L'ancien procureur spécial Jack Smith a brillamment défendu ses actions jeudi devant le Congrès, maintenant un calme inébranlable tout en réaffirmant sa conviction que Donald Trump a tenté de manière illégale d'annuler les résultats de l'élection de 2020.
Après l'élection de novembre 2024, Smith a dû suspendre les deux procédures pénales en cours contre Trump, comprenant des accusations liées à des tentatives d'inversion des résultats électoraux ainsi qu'à la rétention de documents classifiés.
Sa comparution devant la commission judiciaire de la Chambre des représentants, majoritairement républicaine, a constitué un moment crucial où il a pu exposer publiquement ses arguments face à l'opinion publique américaine, longtemps critiqué par Trump.
« Au lieu d'accepter sa défaite, Donald Trump s'est engagé dans un plan illégal pour inverser les résultats et obstruer le transfert du pouvoir légal à Joe Biden », a-t-il déclaré.
« Je ne me laisserai pas intimider », a-t-il ajouté, face aux attaques et menaces répétées dont il est la cible depuis son inculpation en août 2023.
Refusant de masquer les évènements, Smith a insisté sur l'importance de reconnaître les actions de Trump lors de l'assaut du Capitole le 6 janvier 2021, pour lequel il a été qualifié de principal responsable en raison des provocations qui ont suivi ses allégations de fraude électorale.
Ce jour-là, des partisans de Trump, incités par des accusations infondées, ont envahi le Capitole, un acte qui a choqué la nation.
- Une situation sans précédent -
Alors que Smith se témoignait, Trump a de nouveau riposté sur sa plateforme Truth Social, qualifiant Smith de « bête enragée » et souhaitant qu'il soit sous enquête. Il a exprimé son souhait de voir des conséquences contre lui.

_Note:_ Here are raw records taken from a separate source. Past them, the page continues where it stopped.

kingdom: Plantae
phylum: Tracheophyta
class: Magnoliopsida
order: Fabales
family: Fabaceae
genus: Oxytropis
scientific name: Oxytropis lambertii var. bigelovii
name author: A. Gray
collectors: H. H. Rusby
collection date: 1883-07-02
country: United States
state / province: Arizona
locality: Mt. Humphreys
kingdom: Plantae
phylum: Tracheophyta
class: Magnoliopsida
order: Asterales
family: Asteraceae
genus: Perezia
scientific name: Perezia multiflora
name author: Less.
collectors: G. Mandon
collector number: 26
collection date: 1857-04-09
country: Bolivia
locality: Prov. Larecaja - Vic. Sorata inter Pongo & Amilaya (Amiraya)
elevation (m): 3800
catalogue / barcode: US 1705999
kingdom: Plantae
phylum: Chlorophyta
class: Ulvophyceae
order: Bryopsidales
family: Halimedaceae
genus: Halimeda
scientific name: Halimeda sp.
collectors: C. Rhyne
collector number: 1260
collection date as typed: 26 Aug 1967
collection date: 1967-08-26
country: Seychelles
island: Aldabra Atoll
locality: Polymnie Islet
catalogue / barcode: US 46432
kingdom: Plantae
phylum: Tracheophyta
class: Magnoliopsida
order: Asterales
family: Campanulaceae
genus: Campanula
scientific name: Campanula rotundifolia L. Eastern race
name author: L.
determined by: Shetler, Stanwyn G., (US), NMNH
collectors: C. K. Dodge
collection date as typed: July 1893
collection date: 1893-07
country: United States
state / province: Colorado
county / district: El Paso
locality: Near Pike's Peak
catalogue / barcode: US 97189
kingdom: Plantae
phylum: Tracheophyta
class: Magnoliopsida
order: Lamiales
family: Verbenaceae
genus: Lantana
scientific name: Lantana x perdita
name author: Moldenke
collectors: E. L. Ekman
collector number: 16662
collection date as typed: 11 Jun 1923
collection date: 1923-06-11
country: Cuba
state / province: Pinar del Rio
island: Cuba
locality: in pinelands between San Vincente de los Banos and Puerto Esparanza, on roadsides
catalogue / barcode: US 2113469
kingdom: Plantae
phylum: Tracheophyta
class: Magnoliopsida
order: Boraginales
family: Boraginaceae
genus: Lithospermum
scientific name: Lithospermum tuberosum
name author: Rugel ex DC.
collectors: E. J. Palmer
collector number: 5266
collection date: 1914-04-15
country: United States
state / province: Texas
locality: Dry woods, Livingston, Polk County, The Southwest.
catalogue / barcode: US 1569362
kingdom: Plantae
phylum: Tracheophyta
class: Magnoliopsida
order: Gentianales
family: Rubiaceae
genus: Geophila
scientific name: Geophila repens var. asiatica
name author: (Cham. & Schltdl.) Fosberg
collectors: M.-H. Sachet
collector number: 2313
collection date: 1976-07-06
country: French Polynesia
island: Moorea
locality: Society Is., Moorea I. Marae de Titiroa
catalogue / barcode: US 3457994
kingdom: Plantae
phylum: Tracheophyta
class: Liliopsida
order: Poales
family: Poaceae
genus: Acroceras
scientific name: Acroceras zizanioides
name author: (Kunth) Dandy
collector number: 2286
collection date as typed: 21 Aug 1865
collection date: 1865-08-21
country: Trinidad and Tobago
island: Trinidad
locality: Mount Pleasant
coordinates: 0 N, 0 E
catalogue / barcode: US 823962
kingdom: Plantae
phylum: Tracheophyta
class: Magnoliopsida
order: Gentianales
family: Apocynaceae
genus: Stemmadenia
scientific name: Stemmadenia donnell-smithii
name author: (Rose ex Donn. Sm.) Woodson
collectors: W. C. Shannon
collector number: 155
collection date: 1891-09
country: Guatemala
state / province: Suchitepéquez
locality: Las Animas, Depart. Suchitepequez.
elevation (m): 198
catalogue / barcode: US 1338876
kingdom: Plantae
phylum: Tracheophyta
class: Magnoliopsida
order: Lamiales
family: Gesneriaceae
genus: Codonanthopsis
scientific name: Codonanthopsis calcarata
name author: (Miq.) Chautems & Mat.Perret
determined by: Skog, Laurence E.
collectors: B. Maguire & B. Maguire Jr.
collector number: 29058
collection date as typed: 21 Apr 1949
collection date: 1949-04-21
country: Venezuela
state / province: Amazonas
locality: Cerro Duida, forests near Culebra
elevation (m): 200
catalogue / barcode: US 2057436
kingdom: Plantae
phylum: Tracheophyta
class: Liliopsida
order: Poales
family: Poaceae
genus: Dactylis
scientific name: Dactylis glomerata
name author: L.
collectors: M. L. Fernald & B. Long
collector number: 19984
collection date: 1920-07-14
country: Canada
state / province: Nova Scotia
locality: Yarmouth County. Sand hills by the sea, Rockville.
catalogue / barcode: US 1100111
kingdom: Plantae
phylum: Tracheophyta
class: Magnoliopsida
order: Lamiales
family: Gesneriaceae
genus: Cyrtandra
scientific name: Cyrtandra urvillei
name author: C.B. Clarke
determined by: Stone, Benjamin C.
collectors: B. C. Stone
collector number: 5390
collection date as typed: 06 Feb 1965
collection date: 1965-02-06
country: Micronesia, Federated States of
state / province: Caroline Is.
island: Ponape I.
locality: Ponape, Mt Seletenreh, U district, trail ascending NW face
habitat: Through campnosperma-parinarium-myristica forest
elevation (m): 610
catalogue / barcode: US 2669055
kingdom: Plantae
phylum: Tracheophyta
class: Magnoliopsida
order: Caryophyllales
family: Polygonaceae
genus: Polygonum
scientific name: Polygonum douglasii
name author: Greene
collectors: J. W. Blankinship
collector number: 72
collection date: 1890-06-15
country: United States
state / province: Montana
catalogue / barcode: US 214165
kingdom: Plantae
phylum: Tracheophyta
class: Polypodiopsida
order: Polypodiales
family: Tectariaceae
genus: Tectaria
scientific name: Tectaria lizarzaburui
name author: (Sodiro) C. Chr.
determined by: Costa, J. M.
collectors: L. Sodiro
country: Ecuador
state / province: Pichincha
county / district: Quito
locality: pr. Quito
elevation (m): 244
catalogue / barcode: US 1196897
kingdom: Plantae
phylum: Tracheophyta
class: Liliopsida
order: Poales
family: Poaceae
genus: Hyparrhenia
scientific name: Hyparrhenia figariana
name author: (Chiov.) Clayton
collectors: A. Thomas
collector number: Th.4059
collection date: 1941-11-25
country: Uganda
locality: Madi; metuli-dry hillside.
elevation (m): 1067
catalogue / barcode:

« Mes décisions ont été prises sans tenir compte des convictions politiques de Trump », a insisté Smith, affirmant que les preuves justifiaient les accusations de violations délibérées des lois par l'ancien président.
Une déclaration similaire avait été faite lors d'une autre audition devant la même commission en décembre, mais à huis clos, sous la demande des républicains.
Jim Jordan, président républicain de la commission, a accusé Smith de vouloir empêcher la candidature de Trump pour 2024, en dénonçant une politisation de la justice. Pour Trump et ses alliés, l'ex-procureur est devenu un symbole de la justice instrumentalisée par l'administration Biden.
Smith a expliqué l'abandon des poursuites félonement en se basant sur une politique remontant au Watergate en 1973, stipulant qu'il était inapproprié de poursuivre un président en exercice dans ce contexte sans précédent.
En janvier 2025, Smith avait déjà exprimé dans son rapport final que sans l'élection de Trump, il aurait réussi à le faire condamner. Le procès de Trump demeure un sujet chaud et controversé, reçu avec une grande attention par les médias et l'opinion publique.